[Object state transitions]

--------------------------------------------------

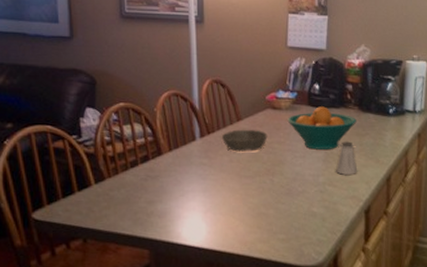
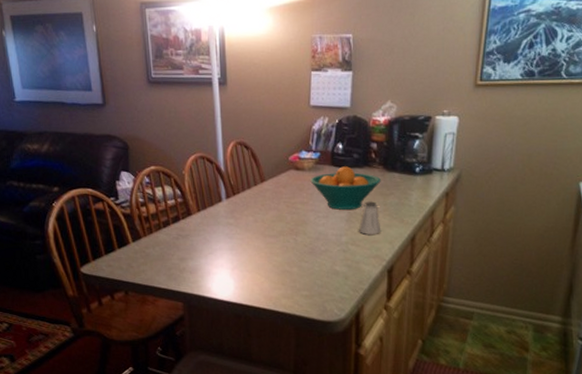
bowl: present [221,129,268,152] -> none [246,190,291,212]

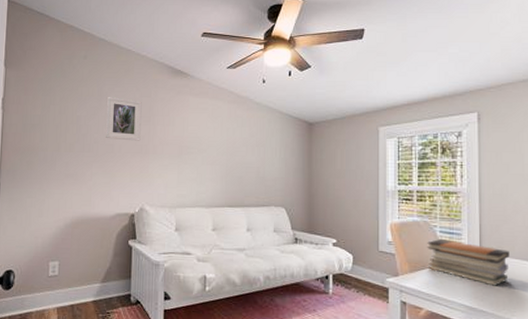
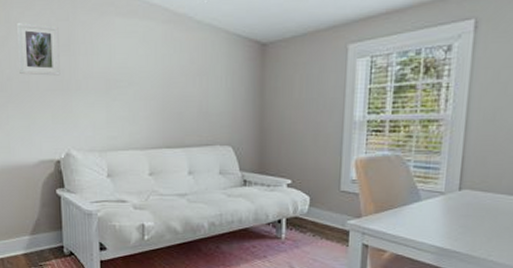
book stack: present [427,239,510,286] -> none [397,175,495,225]

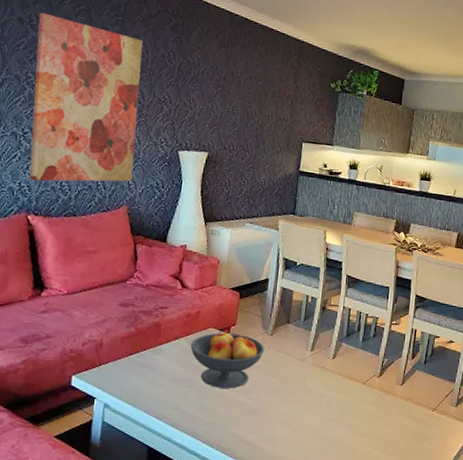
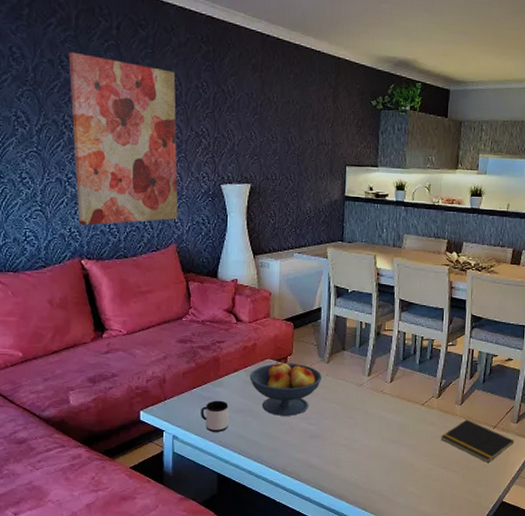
mug: none [136,368,166,402] -> present [201,400,229,432]
notepad: none [381,400,452,446] -> present [441,419,514,462]

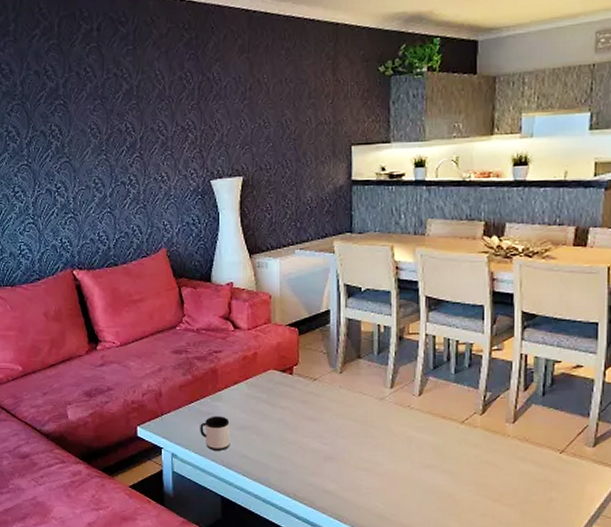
wall art: present [68,51,178,226] -> none [53,60,167,235]
fruit bowl: present [250,362,323,416] -> none [251,373,335,434]
notepad: present [441,419,514,462] -> none [489,441,591,496]

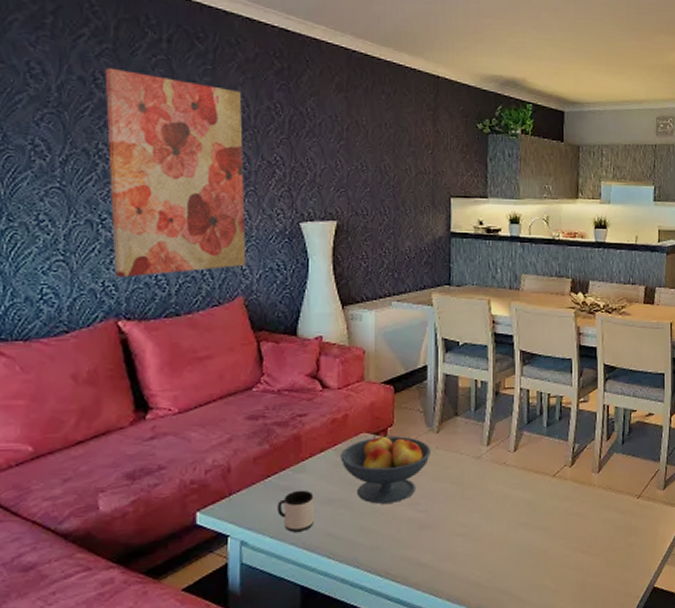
wall art: none [53,60,167,235] -> present [105,67,246,277]
fruit bowl: none [251,373,335,434] -> present [340,436,432,504]

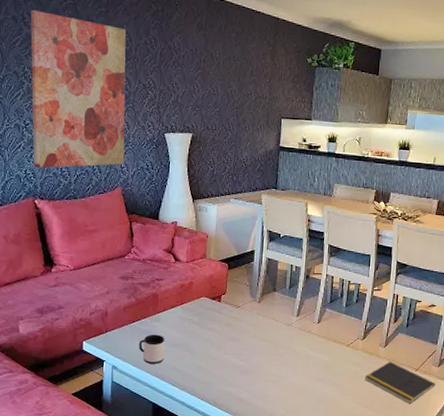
fruit bowl: present [340,436,432,504] -> none [185,300,254,352]
notepad: none [578,489,662,541] -> present [365,361,435,404]

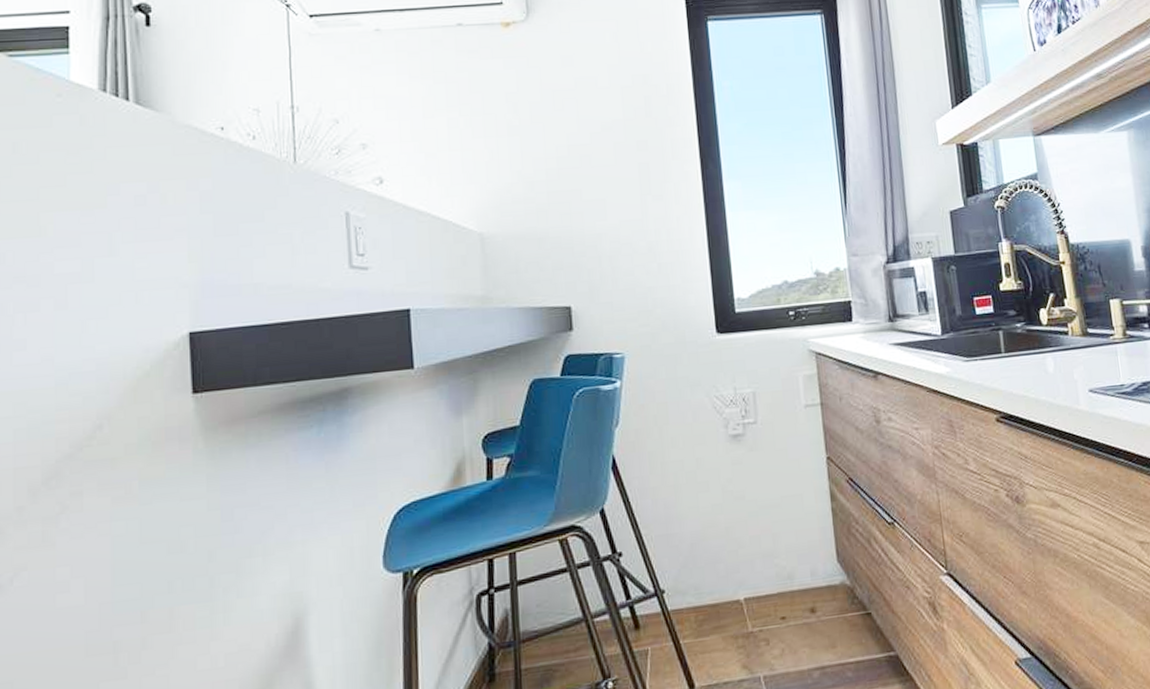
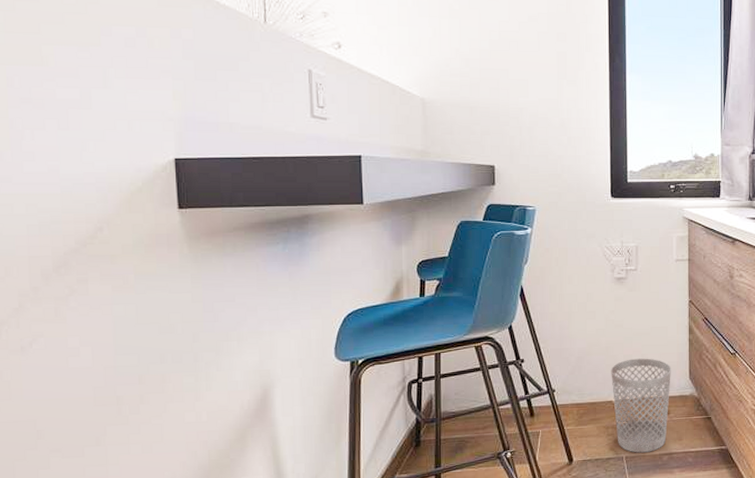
wastebasket: none [734,538,815,670] -> present [611,358,671,453]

--------------------------------------------------

What is needed is an exact copy of the lines from the line with "book stack: present" to the end of the data above, both included, without any pictures.

book stack: present [427,239,510,286] -> none [397,175,495,225]

mug: none [136,368,166,402] -> present [201,400,229,432]
notepad: none [381,400,452,446] -> present [441,419,514,462]

wall art: present [68,51,178,226] -> none [53,60,167,235]
fruit bowl: present [250,362,323,416] -> none [251,373,335,434]
notepad: present [441,419,514,462] -> none [489,441,591,496]

wall art: none [53,60,167,235] -> present [105,67,246,277]
fruit bowl: none [251,373,335,434] -> present [340,436,432,504]

fruit bowl: present [340,436,432,504] -> none [185,300,254,352]
notepad: none [578,489,662,541] -> present [365,361,435,404]

wastebasket: none [734,538,815,670] -> present [611,358,671,453]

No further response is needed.